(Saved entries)
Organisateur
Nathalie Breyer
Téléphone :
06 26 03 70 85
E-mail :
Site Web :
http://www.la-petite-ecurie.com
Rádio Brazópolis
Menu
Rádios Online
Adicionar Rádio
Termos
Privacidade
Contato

==

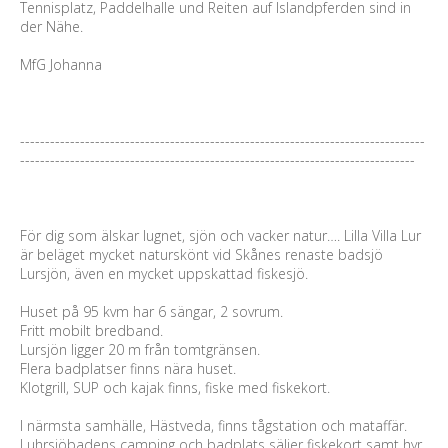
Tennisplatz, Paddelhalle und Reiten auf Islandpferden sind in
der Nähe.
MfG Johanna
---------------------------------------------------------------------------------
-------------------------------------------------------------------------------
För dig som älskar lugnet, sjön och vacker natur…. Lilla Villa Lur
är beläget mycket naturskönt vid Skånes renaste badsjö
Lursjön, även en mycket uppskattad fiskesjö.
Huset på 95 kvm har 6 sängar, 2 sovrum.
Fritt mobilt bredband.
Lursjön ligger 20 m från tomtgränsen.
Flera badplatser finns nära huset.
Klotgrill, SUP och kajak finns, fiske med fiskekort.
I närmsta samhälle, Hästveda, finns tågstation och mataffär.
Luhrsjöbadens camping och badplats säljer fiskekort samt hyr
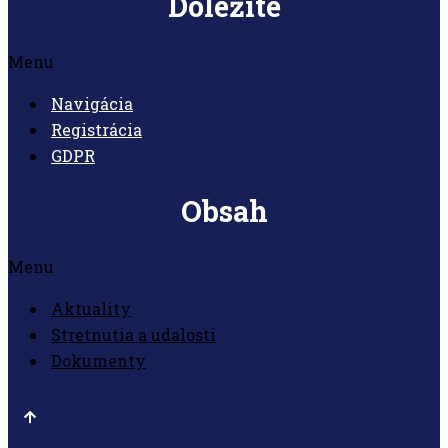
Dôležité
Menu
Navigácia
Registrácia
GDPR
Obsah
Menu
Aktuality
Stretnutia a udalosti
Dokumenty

| What to work on |
When a line in the records holds the string "Lursjön", copy that line.

| Solution for this exercise |
Lursjön, även en mycket uppskattad fiskesjö.
Lursjön ligger 20 m från tomtgränsen.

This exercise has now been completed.